Pas un mot donc sur le régime dictatorial du maréchal Sissi, parvenu au pouvoir en juillet 2013 à l’issue d’un coup d’État militaire qui a renversé le président Morsi et le pouvoir des Frères musulmans. La répression féroce, les milliers de morts, les dizaines de milliers d’emprisonnements, l’élimination pas seulement des Frères musulmans mais de tous les mouvements démocratiques ont installé l’Égypte dans une dictature qui n’a rien à envier à celle de Moubarak.
Ce bain de sang dans un pays ruiné économiquement ne fait nullement de l’Égypte, comme veut le croire l’Élysée, un médiateur ou régulateur des crises du Moyen-Orient. Bien au contraire, comme l’expliquait à Mediapart l’un des meilleurs spécialistes du pays, Bernard Rougier, « les autorités exercent une répression indiscriminée, avec un arsenal législatif qui se durcit », mais « l’Égypte va rester en situation d’instabilité, presque révolutionnaire. Les conditions actuelles rendent ce retour à l’ordre impossible ». La France choisit donc de livrer à un pays plongé dans le chaos les armements les plus modernes.
Il en est de même du Maroc, avec lequel les retrouvailles ont été fêtées ces derniers jours sans retenue aucune. Là encore, la « coopération des services » dans la lutte contre le terrorisme justifie l’oubli de quelques-unes de ces « valeurs républicaines » toujours brandies par le premier ministre. Samedi, Bernard Cazeneuve, ministre de l’intérieur, annonçait que le patron du contre-espionnage marocain, Abdellatif Hammouchi, serait fait officier de la Légion d’honneur. Le pouvoir distingue ainsi un homme visé en France par trois plaintes pour torture et complicité de torture, et qu’un juge d’instruction français a vainement tenté d’interroger il y a un an…

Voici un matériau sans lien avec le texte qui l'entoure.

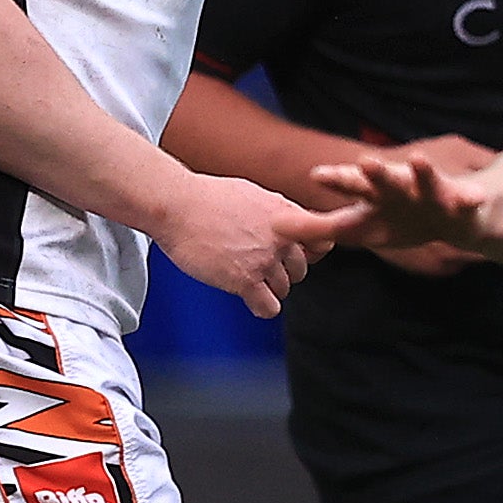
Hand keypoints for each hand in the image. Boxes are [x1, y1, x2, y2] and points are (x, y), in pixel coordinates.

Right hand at [157, 169, 361, 316]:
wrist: (177, 205)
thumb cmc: (208, 199)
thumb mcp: (255, 195)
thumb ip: (280, 213)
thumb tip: (300, 222)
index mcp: (286, 214)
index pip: (325, 237)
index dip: (316, 250)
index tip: (307, 253)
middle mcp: (281, 237)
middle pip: (299, 270)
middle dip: (280, 270)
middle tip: (253, 263)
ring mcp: (264, 259)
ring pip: (283, 289)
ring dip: (265, 287)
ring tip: (240, 273)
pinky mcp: (245, 280)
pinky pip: (269, 308)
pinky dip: (261, 307)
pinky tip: (248, 297)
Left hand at [303, 150, 494, 267]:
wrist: (448, 214)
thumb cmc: (396, 218)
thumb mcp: (356, 226)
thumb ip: (315, 226)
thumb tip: (273, 226)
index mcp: (374, 193)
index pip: (351, 184)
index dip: (336, 180)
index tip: (317, 175)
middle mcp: (401, 188)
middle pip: (385, 179)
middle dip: (376, 173)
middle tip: (365, 162)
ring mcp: (430, 192)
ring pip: (425, 181)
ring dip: (421, 172)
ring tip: (419, 161)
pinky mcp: (459, 201)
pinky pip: (466, 201)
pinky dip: (470, 199)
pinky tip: (473, 199)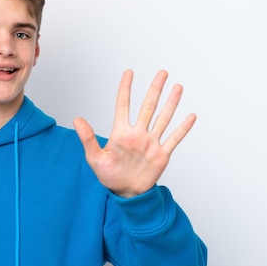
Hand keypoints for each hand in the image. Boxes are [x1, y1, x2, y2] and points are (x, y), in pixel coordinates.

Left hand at [73, 69, 195, 197]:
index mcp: (121, 133)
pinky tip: (190, 116)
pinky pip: (174, 139)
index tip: (129, 72)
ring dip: (171, 103)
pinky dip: (182, 128)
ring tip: (177, 87)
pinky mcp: (161, 155)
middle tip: (162, 73)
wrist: (125, 193)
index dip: (126, 89)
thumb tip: (76, 120)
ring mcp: (150, 143)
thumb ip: (88, 138)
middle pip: (148, 107)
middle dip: (155, 89)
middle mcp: (137, 134)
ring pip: (163, 118)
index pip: (123, 105)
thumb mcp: (95, 158)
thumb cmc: (108, 175)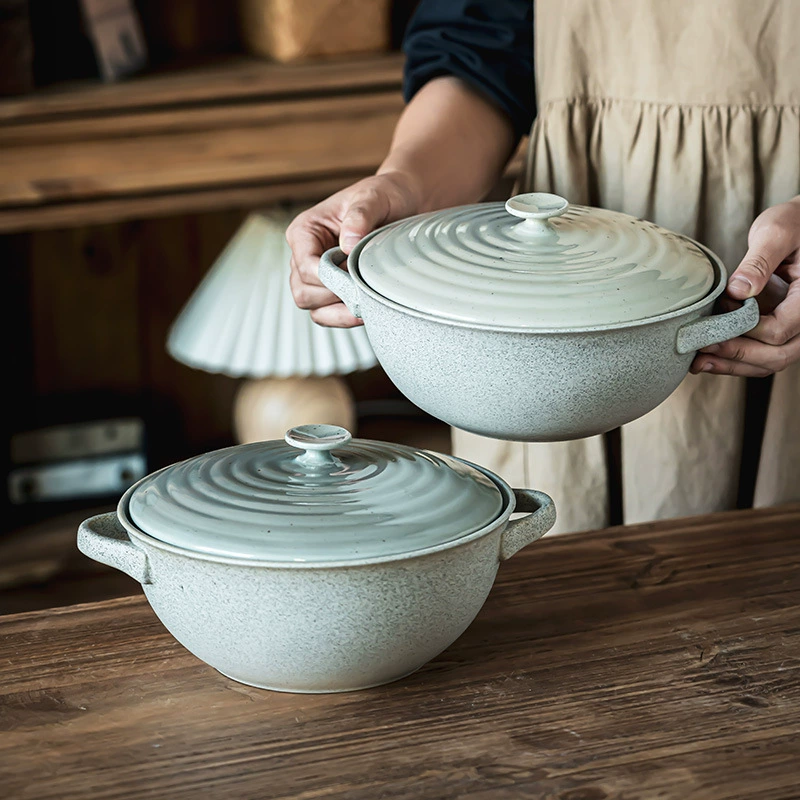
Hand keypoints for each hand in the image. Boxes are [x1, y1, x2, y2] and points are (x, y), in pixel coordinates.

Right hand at [286, 170, 421, 327]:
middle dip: (335, 295)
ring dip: (339, 310)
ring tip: (366, 301)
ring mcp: (316, 276)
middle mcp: (305, 254)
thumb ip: (361, 215)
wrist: (405, 204)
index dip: (330, 278)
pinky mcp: (331, 290)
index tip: (357, 276)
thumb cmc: (385, 196)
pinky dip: (343, 317)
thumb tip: (348, 243)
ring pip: (313, 308)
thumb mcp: (375, 196)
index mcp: (305, 230)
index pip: (305, 267)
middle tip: (365, 287)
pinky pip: (327, 315)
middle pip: (304, 292)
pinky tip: (365, 309)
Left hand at [691, 196, 799, 376]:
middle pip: (778, 355)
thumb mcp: (776, 232)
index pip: (781, 330)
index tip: (716, 322)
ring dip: (734, 364)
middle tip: (701, 350)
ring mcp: (797, 326)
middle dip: (737, 355)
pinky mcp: (782, 327)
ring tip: (697, 362)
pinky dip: (737, 358)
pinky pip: (764, 353)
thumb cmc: (795, 223)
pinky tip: (708, 357)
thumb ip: (759, 262)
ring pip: (770, 361)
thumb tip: (739, 292)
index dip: (746, 332)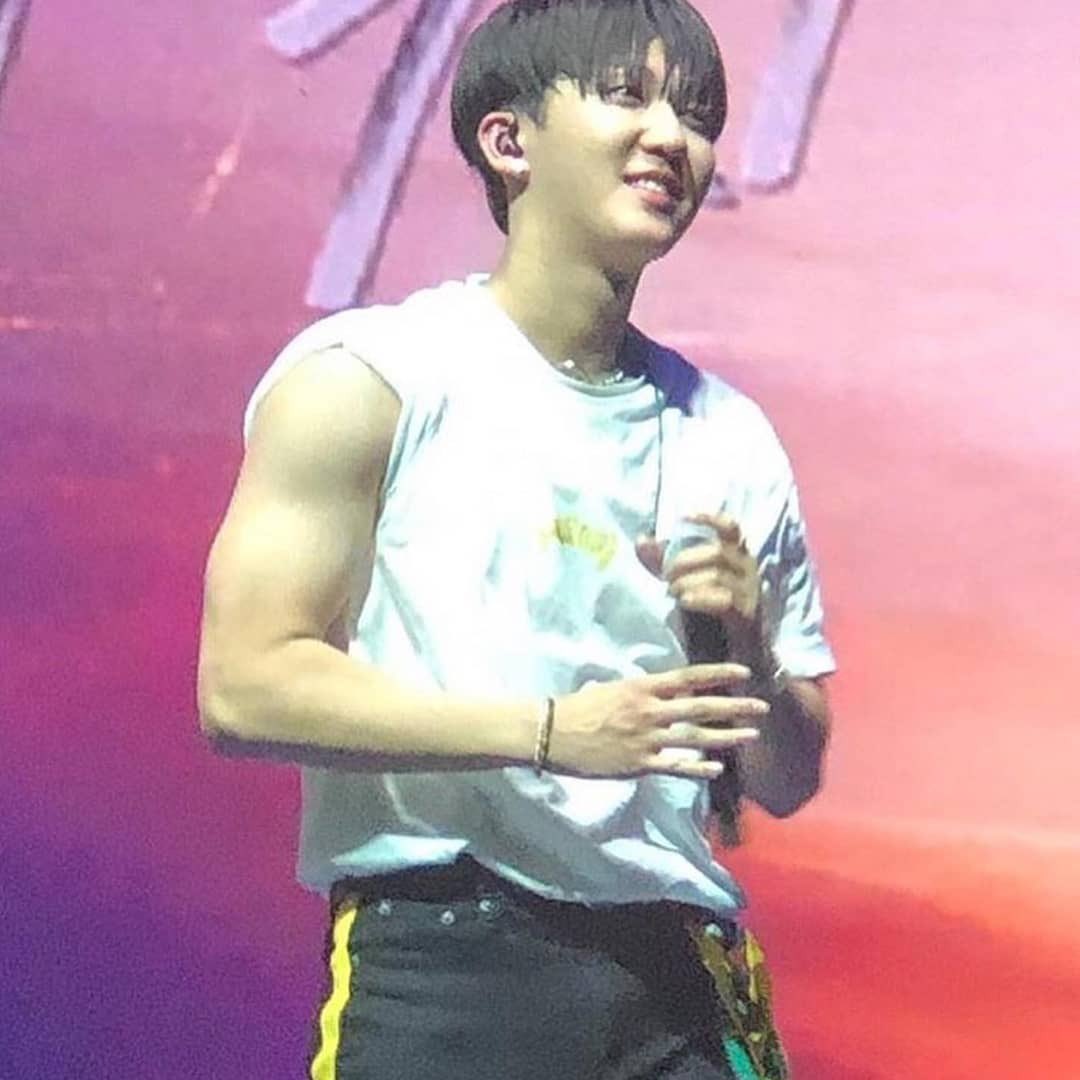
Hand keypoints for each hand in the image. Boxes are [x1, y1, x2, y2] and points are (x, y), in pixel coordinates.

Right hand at [547, 664, 765, 780]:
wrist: (551, 733)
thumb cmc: (577, 707)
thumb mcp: (609, 688)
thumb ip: (637, 691)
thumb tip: (654, 690)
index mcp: (641, 687)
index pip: (689, 677)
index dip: (719, 674)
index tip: (744, 672)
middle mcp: (649, 711)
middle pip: (701, 707)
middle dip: (735, 706)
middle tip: (762, 706)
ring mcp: (646, 739)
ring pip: (695, 737)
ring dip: (727, 736)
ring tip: (752, 735)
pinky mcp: (639, 764)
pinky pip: (675, 766)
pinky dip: (698, 767)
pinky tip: (718, 768)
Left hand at [637, 513, 762, 641]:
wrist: (736, 652)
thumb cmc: (710, 611)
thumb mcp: (687, 582)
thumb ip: (664, 561)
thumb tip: (641, 540)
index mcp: (737, 556)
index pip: (730, 528)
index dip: (710, 519)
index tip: (684, 517)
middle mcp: (748, 569)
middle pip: (717, 552)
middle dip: (686, 561)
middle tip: (665, 576)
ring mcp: (751, 592)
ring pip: (718, 575)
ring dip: (689, 581)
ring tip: (672, 592)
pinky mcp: (748, 614)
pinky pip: (725, 600)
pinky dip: (701, 597)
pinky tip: (684, 601)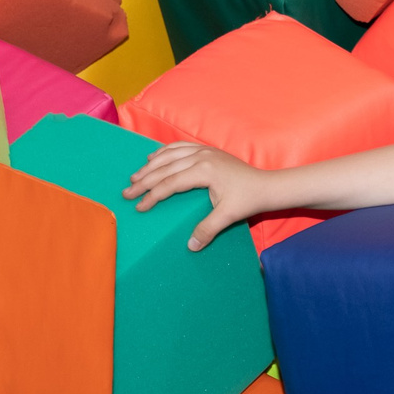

Le lendemain, deux journalistes de l’agence Première Ligne, qui réalisaient au Maroc un documentaire pour France 3, ont été interpellés et immédiatement expulsés du pays. Le Quai d’Orsay leur faisait savoir, selon leurs témoignages, qu’il n’était pas question pour la diplomatie française d’intervenir.
Engagé dans deux guerres, au Sahel et en Irak, contre les « barbares djihadistes », le pouvoir n’a cessé ces derniers mois de renforcer les capacités militaires engagées. Le débat sur ces buts de guerre, les stratégies politiques à déployer, est soigneusement cadenassé. Seul Dominique de Villepin, bien isolé, continue à dénoncer cette marche aveugle. « Faire un amalgame, identifier l'islam à ces actes barbares et odieux, avoir recours au langage guerrier (guerre au terrorisme) » sont autant d’erreurs, assurait-il dimanche (à regarder ici). L'ancien premier ministre estime qu'« en utilisant les moyens militaires, nous nourrissons le terrorisme ».
Villepin le sait sans doute : il est devenu inaudible, dans son propre camp comme dans les cercles du pouvoir. Comme dans l’Amérique de George Bush au lendemain du 11-Septembre, la rhétorique de « la guerre au terrorisme », alimentée par l’horreur des attentats, a cet autre avantage de museler toute contestation, de dissuader toute interrogation, de reléguer au rang d’états d’âme irresponsables les désaccords. En ce sens, le recours au 49-3 n’est que la déclinaison cohérente, devant les députés, de cet « esprit du 11-Janvier » dévoyé.